Selected passage START

But it still leaves a hole to be filled.  A hole in the rear of the Jets organization, that must be plugged.  And here are some humble suggestions as to new possible ass-plugs:

CAPTAIN JET.

It’s a bird. It’s a plane. It’s an out of work plumber with a cane!

No joke here.  This man actually exists, and is the slow stepchild of Fireman Ed.   The problem with him is that I really don’t think he can spell Jets.  I’m not kidding.  Just look at the guy.  Which means we have to keep looking.

FOOT FETISH MICHELLE.

The only thing Rex likes more than getting a damn snack … is getting those feet.

Who better than to get things going at the stadium than the Coach’s MILF wife.   Is she sexy or what?  And she loves to play with the feet, if you know what  I mean.  The only problem is that Michelle rocking the stands may be too much of a distraction for her now surgically svelte hubby … which could result in the Jets actually getting worse.

Selected passage END
Supplied records START

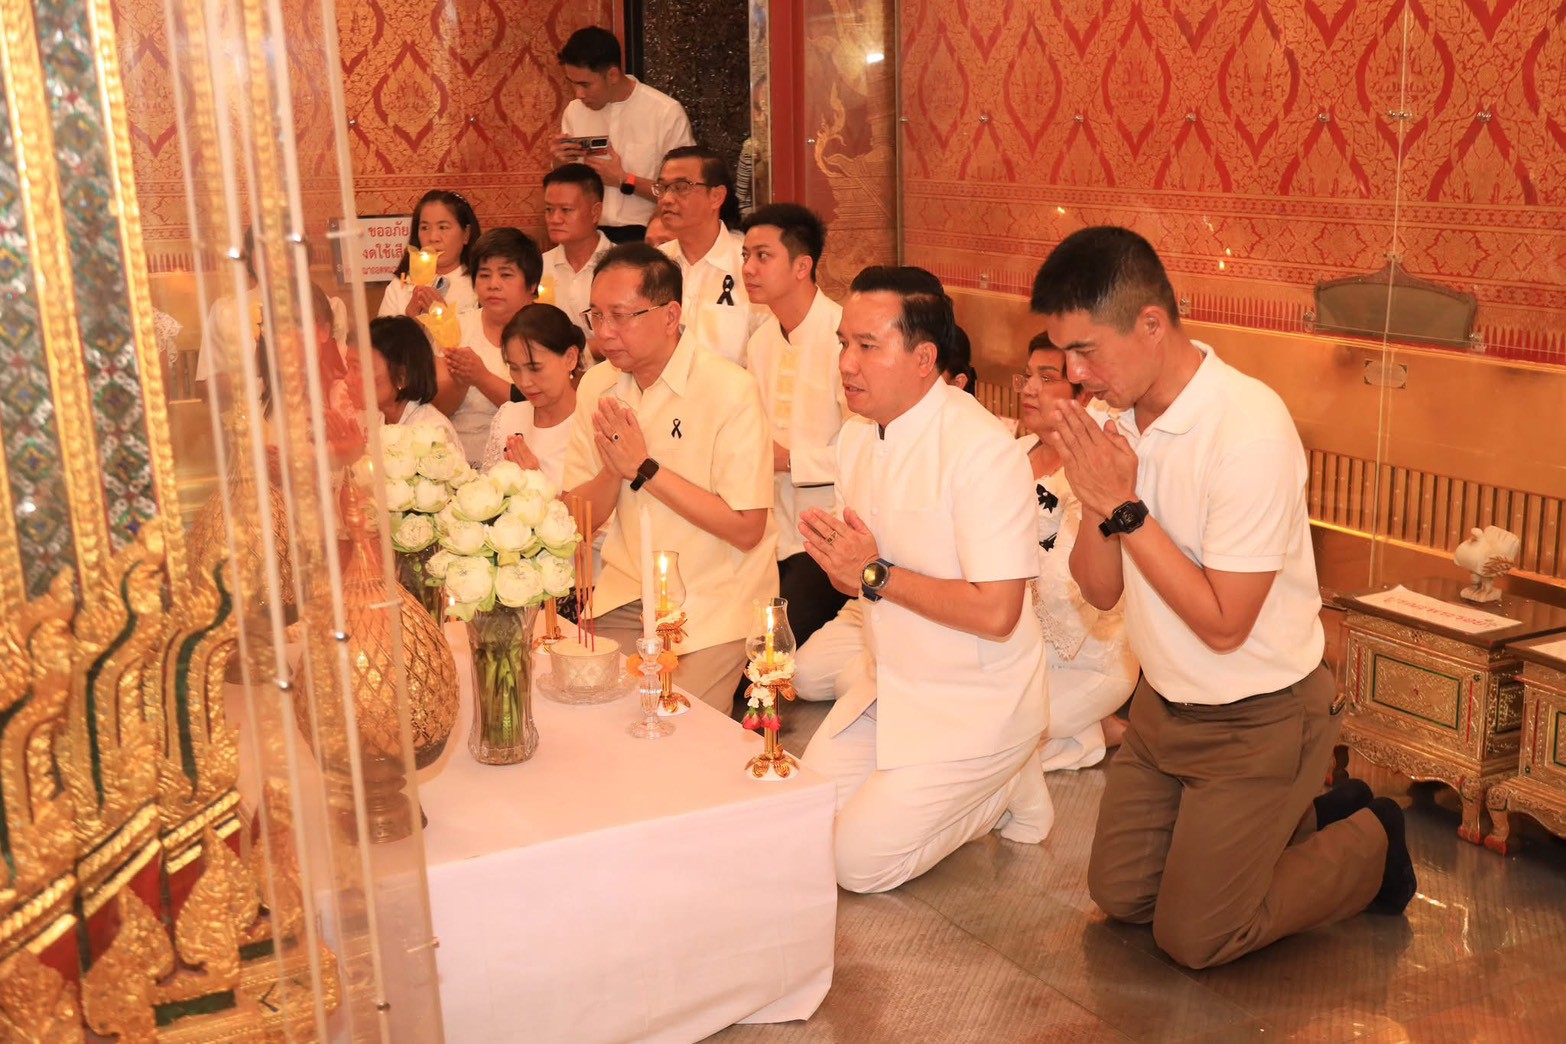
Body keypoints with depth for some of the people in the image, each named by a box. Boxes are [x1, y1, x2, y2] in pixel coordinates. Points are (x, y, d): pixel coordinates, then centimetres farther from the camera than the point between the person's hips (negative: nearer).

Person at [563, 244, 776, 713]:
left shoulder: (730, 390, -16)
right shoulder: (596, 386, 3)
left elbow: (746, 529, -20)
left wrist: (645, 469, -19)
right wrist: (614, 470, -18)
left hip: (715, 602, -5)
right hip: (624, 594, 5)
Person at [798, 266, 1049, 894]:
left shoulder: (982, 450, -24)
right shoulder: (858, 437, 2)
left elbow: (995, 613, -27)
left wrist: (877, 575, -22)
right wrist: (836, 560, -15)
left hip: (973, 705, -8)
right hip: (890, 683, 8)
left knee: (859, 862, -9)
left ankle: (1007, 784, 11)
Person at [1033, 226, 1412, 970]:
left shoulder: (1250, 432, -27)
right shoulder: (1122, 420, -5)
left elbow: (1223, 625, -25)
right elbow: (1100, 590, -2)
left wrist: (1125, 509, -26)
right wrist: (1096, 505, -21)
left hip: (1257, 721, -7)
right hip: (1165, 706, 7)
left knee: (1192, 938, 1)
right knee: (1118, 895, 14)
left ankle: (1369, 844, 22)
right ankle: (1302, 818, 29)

Supplied records END

■ Required action
Answer these questions about the Jets passage:
1. Captain Jet is called the slow stepchild of whom?
2. What word does the writer doubt Captain Jet can spell?
3. According to the passage, what could Michelle rocking the stands result in?

■ Answer to this task
1. Fireman Ed
2. Jets
3. The Jets actually getting worse